Ancien analyste de la marine américaine, ce natif du Texas a été reconnu coupable en 1987 d’espionnage en faveur d’Israël. Seul condamné américain à la prison à perpétuité pour ce motif au profit d’un pays allié, Jonathan Pollard, 61 ans, sera libéré le 21 novembre, ont annoncé mardi 28 juillet ses avocats.
Une « forte instabilité émotionnelle »
C’est en 1970 que Pollard, né de parents juifs et alors étudiant, découvre pour la première fois Israël. Participant à un programme en sciences organisé par l’Institut Weizmann, il se prend de passion pour le pays. Mais c’est bien des années plus tard et presque par hasard que Jonathan Pollard fera la rencontre qui changera sa vie. Embauché comme analyste en risque terroriste au sein de la marine après avoir tenté d’intégrer la CIA, il rencontre dans une soirée à New York un officier israélien. C’est cet homme qui le met en contact avec les services secrets israéliens. Un pays pour lequel il va jusqu’à transmettre des documents ultrasecrets qui auraient servi à Israël pour notamment bombarder l’Organisation de libération de la Palestine à Beyrouth en 1985. Sur sa fiche, la CIA, qui reconnaît que sa période d’espionnage a été « très courte mais très intense », décrit un personnage ayant « une forte instabilité émotionnelle ».
Arrêté le 21 novembre 1985, il reconnaît lors de son procès avoir livré au Mossad plus de mille documents « pour la sécurité d’Israël », se défend-il. Condamné à la prison à vie, il a depuis fait part de son intention de s’installer dans l’Etat hébreu à sa libération.
Si l’espion est un « traître » pour les Américains, c’est un « martyr » pour une partie de l’opinion israélienne. L’annonce de sa libération a été unanimement saluée en Israël. Le premier ministre israélien, Benyamin Nétanyahou, s’est déclaré impatient de cette libération.

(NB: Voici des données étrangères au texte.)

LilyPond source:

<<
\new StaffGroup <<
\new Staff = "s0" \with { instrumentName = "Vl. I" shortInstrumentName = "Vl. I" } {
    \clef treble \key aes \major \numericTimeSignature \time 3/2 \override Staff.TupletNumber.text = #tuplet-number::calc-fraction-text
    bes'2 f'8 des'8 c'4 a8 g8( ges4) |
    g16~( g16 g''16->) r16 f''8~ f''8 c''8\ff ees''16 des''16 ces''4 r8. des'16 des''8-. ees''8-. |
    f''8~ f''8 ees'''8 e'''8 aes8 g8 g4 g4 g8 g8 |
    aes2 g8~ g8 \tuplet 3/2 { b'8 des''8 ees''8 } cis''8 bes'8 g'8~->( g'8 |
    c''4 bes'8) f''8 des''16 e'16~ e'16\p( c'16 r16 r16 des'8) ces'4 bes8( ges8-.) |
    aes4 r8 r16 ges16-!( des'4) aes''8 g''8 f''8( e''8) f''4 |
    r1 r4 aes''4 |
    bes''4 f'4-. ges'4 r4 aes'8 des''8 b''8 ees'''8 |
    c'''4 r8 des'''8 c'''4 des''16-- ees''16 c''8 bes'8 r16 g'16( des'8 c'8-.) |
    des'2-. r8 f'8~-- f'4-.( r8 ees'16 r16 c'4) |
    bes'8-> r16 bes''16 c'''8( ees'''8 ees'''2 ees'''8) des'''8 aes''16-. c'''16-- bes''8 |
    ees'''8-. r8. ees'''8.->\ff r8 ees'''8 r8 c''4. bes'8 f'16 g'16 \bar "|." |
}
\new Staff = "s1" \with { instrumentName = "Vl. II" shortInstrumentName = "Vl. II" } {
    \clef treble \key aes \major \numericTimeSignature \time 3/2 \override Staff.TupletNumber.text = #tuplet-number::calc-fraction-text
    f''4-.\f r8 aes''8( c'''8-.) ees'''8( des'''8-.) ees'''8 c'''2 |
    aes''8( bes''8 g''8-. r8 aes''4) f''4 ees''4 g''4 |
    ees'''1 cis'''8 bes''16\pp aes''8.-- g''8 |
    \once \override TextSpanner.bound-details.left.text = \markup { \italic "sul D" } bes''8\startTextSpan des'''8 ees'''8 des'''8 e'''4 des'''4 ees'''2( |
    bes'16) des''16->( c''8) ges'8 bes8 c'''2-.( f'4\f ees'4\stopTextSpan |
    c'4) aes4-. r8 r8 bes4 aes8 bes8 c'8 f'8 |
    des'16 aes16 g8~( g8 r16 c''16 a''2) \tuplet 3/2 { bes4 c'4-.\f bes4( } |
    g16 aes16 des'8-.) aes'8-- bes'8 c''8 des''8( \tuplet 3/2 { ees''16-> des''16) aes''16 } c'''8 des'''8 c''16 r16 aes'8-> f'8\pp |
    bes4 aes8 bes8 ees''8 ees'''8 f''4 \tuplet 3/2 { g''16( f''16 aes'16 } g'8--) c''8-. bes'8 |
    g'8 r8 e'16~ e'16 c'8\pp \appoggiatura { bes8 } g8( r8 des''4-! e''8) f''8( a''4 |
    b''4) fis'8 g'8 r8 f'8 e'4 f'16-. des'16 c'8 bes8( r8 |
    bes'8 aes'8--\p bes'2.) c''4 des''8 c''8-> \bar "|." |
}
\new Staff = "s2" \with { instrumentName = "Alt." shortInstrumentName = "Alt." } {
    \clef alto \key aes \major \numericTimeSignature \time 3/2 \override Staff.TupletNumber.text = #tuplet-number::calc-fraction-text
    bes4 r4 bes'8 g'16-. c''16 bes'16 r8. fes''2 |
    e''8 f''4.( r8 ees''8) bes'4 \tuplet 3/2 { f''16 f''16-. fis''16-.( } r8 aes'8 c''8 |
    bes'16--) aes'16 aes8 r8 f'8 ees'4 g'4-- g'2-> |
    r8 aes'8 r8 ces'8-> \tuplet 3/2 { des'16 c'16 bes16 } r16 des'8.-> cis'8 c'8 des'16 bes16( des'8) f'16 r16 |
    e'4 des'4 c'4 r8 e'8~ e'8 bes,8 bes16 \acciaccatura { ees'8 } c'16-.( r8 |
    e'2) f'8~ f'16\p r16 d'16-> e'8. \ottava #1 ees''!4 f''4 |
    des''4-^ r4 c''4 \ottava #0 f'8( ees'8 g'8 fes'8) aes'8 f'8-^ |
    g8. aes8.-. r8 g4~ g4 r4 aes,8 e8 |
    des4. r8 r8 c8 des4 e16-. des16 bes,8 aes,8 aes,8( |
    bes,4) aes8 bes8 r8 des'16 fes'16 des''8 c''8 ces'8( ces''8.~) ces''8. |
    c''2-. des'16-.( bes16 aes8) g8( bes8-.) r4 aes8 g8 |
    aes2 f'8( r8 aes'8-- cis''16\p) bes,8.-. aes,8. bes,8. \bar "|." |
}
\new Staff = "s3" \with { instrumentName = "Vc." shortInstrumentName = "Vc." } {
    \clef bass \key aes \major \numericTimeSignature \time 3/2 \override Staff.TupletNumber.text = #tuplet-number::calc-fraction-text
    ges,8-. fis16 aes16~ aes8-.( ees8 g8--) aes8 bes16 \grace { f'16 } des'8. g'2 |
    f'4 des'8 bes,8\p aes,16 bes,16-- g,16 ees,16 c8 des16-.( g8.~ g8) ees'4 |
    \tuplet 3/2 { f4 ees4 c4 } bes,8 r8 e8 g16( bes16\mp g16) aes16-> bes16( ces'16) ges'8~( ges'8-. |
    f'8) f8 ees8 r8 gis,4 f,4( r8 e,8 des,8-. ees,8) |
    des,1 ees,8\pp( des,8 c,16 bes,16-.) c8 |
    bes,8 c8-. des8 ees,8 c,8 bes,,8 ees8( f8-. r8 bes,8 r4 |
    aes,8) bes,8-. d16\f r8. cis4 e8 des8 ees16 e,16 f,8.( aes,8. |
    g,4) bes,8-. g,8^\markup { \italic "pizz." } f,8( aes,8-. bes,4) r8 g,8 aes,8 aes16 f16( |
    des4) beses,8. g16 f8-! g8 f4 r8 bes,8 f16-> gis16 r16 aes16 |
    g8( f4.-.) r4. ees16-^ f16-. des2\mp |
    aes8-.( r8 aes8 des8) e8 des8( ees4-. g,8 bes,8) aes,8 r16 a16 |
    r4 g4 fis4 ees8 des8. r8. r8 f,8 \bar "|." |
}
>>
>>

Le chef du gouvernement, comme tous ses prédécesseurs, avait réclamé à l’administration américaine la sortie de prison du Texan. Dans un discours à la Knesset en 2011 (le Parlement israélien), « Bibi » Nétanyahou avait rappelé l’honneur sali de cet homme. Une envolée qui avait marqué les esprits en Israël mais n’avait pas permis de faire évoluer sa cause.
Inquiétudes sur son état de santé
Les groupes de pression juifs aux Etats-Unis ont, eux aussi, tout tenté pour arriver à leurs fins. Chaque fois, les relations israélo-américaines se sont dégradées un peu plus à cause de cette affaire. Alors qu’une libération semblait acquise en 1998, George Tenet, le patron de la CIA de l’époque, aurait mis sa démission dans la balance pour faire changer d’avis Bill Clinton, alors président des Etats-Unis.
Il aura fallu attendre un tweet de la ministre de la justice israélienne, Ayelet Shaked, pour que tout le pays puisse enfin crier victoire. De droite, comme de gauche, hommes et femmes politiques ont rendu hommage à un « héros ». Uri Ariel, actuel ministre de l’agriculture et ancien chef du Comité parlementaire pour la libération de Pollard, a prié Dieu d’« être en vie le jour où cette libération sera effective », dénonçant au passage un emprisonnement qui n’aurait jamais dû être. Le député d’opposition Nachman Shai (Union sioniste, centre gauche) a dit espérer « le voir enfin à l’aéroport Ben-Gurion de Tel-Aviv en bonne santé ». C’est en effet l’une des inquiétudes des soutiens de l’espion. Ses avocats ont révélé ces dernières années la santé fragile du prisonnier, argument pour tenter d’obtenir une réduction de peine. En vain.
Mais il reste une interrogation géopolitique : cette libération serait-elle un cadeau fait à Israël après l’accord iranien ? Des démentis d’une éventuelle compensation ont tout de suite été opposés, tant à Washington qu’à Tel-Aviv.